Forums > General Industry > Giving Back

Photographer

Zave Smith Photography

Posts: 1696

Philadelphia, Pennsylvania, US

How do you give back?
Here is a short video:

http://blog.altpick.com/2013/09/09/zave … ives-back/

Sep 09 13 09:43 am Link

Photographer

GeorgeMann

Posts: 1148

Orange, California, US

Zave Smith Photography wrote:
How do you give back?
Here is a short video:

http://blog.altpick.com/2013/09/09/zave … ives-back/

I give back by promoting heavily the "Leukemia/lymphoma Society"
Nothing will make you donate quicker than a trip through the cancer floor of a childrens hospital.
My Granddaughter had Leukemia 11 years ago and I think she is here, cancer free, solely from the care given to her by the Doctors and nurses at Loma Linda childrens Hospital, that could not exist without generous contributions.

Sep 09 13 10:24 am Link

Photographer

Rays Fine Art

Posts: 7504

New York, New York, US

I've been a civil rights and housing activist for most of my adult life.

My wife and I founded and for twenty-five years maintained a not-for-profit theater that included a new works development unit, a theater for children unit and a theater by children unit, all at no cost to the participants, and which toured underprivileged neighborhoods in New York.

It's not entirely altruistic, however.  the neighborhoods (and houses) we've lived in have grown appreciably in value and there's nothing like twenty-five or thirty years later seeing a young man or woman, who you first met as a disadvantaged child, now graduated from college, and with a family of his or her own.

Give backs have a way of  producing their own paybacks, in my experience.

Sep 09 13 11:08 am Link

Photographer

Mauro Luna

Posts: 82

Houston, Texas, US

I volunteer at an organtization that shoots weddings at no charge, for active members of the armed forces who can't afford it.

Sep 09 13 11:28 am Link

Photographer

Marin Photo NYC

Posts: 7348

New York, New York, US

I've done a few Toys for Tot's motorcycle runs, March of Dimes for Babies a few years in a row.
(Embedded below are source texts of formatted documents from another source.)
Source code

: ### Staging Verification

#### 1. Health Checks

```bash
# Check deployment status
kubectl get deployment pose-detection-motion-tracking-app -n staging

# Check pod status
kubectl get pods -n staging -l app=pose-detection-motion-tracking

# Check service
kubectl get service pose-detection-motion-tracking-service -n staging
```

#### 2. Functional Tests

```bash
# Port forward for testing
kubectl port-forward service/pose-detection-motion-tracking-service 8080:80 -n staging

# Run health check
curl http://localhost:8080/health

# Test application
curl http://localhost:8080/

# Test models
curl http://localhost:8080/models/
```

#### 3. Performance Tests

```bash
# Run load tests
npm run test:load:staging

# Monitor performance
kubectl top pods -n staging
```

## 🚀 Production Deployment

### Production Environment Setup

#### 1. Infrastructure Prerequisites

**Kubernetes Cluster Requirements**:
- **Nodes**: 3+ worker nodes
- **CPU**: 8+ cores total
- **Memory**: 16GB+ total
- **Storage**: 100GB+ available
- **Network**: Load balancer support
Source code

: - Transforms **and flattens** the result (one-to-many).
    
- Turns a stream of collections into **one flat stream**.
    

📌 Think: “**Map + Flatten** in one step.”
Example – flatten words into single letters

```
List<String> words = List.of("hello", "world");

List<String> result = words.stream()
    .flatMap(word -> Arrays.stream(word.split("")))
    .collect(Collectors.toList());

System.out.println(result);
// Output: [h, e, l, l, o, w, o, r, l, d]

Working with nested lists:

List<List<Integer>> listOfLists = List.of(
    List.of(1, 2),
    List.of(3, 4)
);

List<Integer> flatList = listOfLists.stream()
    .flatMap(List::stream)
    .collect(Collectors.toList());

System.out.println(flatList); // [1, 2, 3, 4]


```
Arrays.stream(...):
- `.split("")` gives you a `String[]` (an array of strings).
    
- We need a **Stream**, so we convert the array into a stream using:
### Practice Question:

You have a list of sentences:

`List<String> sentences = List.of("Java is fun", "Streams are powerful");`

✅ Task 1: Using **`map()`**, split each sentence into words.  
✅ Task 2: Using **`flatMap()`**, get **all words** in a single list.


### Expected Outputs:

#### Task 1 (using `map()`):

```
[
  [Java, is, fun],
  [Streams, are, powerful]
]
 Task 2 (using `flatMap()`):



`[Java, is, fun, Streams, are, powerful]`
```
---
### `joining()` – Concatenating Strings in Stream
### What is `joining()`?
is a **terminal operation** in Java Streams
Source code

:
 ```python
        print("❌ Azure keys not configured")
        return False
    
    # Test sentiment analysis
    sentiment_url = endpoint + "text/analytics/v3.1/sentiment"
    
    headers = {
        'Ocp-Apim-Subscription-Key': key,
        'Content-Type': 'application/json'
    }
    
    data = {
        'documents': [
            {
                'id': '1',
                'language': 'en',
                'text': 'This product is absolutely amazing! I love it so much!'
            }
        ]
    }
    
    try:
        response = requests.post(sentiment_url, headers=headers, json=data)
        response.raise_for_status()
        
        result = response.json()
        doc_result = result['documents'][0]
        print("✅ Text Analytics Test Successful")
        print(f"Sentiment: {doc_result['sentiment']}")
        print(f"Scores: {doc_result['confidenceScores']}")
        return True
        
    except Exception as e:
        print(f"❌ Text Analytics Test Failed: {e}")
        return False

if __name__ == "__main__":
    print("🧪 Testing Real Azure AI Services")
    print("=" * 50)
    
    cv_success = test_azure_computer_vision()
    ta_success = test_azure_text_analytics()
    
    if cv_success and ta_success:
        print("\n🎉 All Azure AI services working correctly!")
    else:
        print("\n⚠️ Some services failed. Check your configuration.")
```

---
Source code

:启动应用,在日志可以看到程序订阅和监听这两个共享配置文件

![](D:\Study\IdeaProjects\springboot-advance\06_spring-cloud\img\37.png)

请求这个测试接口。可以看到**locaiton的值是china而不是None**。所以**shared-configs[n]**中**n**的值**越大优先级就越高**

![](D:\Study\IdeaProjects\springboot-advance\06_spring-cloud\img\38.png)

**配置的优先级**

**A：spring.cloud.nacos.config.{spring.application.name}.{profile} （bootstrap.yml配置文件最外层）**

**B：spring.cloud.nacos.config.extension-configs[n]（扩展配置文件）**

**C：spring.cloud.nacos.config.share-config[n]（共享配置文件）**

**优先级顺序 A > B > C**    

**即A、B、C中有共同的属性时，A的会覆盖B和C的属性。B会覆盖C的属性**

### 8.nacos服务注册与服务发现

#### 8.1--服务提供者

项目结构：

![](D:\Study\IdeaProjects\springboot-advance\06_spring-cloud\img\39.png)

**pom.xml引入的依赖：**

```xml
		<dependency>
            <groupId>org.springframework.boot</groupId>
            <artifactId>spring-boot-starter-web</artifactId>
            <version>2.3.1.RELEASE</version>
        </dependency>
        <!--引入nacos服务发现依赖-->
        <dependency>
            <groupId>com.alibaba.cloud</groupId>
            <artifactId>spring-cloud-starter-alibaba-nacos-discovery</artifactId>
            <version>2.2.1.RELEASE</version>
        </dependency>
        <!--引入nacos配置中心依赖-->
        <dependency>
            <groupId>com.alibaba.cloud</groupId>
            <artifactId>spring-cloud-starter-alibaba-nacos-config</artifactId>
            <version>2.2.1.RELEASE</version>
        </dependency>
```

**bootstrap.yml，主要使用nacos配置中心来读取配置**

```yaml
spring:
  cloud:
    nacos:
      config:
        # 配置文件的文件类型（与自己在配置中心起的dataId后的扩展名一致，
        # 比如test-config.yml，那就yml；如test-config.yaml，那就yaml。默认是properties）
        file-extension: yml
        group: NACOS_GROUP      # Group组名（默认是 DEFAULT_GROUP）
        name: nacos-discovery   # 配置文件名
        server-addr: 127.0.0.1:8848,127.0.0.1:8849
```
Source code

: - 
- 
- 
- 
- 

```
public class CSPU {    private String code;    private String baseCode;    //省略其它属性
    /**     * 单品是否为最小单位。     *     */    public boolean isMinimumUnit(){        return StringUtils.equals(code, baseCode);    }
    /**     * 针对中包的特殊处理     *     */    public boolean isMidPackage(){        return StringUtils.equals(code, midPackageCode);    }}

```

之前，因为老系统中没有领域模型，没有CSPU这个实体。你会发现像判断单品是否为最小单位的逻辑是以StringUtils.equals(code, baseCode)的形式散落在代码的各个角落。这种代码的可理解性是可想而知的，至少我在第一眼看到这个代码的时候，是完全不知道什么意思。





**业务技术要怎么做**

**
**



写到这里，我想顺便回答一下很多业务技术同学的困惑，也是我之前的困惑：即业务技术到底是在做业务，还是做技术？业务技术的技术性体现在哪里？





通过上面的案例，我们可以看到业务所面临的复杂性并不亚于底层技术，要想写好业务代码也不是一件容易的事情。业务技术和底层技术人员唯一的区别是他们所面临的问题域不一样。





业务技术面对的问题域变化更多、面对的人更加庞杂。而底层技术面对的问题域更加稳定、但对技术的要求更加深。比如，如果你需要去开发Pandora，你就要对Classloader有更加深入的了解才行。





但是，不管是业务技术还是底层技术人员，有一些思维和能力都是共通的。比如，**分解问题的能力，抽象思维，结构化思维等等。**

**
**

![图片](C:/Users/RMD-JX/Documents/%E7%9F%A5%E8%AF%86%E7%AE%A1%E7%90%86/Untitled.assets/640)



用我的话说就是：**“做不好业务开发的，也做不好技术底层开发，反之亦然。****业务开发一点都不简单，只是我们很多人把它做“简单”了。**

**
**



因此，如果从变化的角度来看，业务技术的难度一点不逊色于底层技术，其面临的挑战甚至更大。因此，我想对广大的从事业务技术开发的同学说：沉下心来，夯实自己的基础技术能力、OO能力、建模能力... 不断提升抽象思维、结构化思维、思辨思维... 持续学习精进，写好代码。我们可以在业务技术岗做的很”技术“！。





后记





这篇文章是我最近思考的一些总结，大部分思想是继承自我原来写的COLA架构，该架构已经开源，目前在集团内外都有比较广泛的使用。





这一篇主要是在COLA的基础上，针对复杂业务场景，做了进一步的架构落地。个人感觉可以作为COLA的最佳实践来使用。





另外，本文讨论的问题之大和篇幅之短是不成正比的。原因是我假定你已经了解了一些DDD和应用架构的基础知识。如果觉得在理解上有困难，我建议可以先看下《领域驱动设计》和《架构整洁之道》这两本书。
Volunteer here and there. Nothing very steady but at least I try anyway.

Sep 09 13 11:33 am Link

Photographer

Zave Smith Photography

Posts: 1696

Philadelphia, Pennsylvania, US

And to think that M.M. reputation is just a bunch of G.W.C.s and women who love to show off.

Great work all.

Sep 09 13 12:02 pm Link

Photographer

Herman Surkis

Posts: 10856

Victoria, British Columbia, Canada

All the time.

Sep 09 13 03:13 pm Link

Photographer

Kincaid Blackwood

Posts: 23492

Los Angeles, California, US

I spent somewhere in the neighborhood of 500 hours on the Gulf Coast doing Katrina relief work after the hurricane and subsequent flood. Worked in Pearlington, MS (they got over 30 feet of water from the ocean as the eye of the hurricane went over it), worked in NOLA several times and also worked along the TX coast for relief work after Ike. I've built a lot of damn houses.

I also did very similar work in Latin America and the Caribbean. I've worked in the Costa Rican jungle, interior valley in Honduras, the mountains in Jamaica (tourist brochures would have you believe that Jamaica is all beaches but move two miles inland from any point along the coast and you realize it's very mountainous; and quite beautiful). Built a lot of damn houses down there too. Slept on a lot of floors. Shat in a lot of outhouses. Stepped over a coral snake on a worksite once whilst carrying metal roofing materials up a mountainside (stopping and/or freaking out would have spooked the workteam I was leading and they probably would have dropped the materials and sliced someone's body clean in half).

Ironically, though I've worked in a lot of 3rd world countries, by far the worst conditions I've ever worked in have been in right here in the US (though the barrio in Tegucigalpa, Honduras was the worst general conditions I'd ever seen). I worked in parts of the Navajo Nation that was like a 3rd world country. I was shocked.

Anyway, I've built a lot of houses and dug a lot of latrines. It's amazing how good conditions are in the US. Homeless people in the US live long lives on the streets. In 3rd world countries, homeless people often just die. The poor in other countries are really fucking poor. That's not to say that the poor in the US have it good you'd be amazed: in some of the countries I've worked in, they're in tears simply because they now have a concrete floor for their house. Or they have a proper latrine downwind so the house doesn't have a stench and standing water doesn't become a breeding ground for disease. I've done a lot.

I do all of it for free.

Sep 09 13 06:09 pm Link

Photographer

Culturally Destitute

Posts: 551

Seattle, Washington, US

For my photography, which come to think of it is pretty much a non profit hobby, I donate a portrait session to couple of local charities that auction them off for their cause.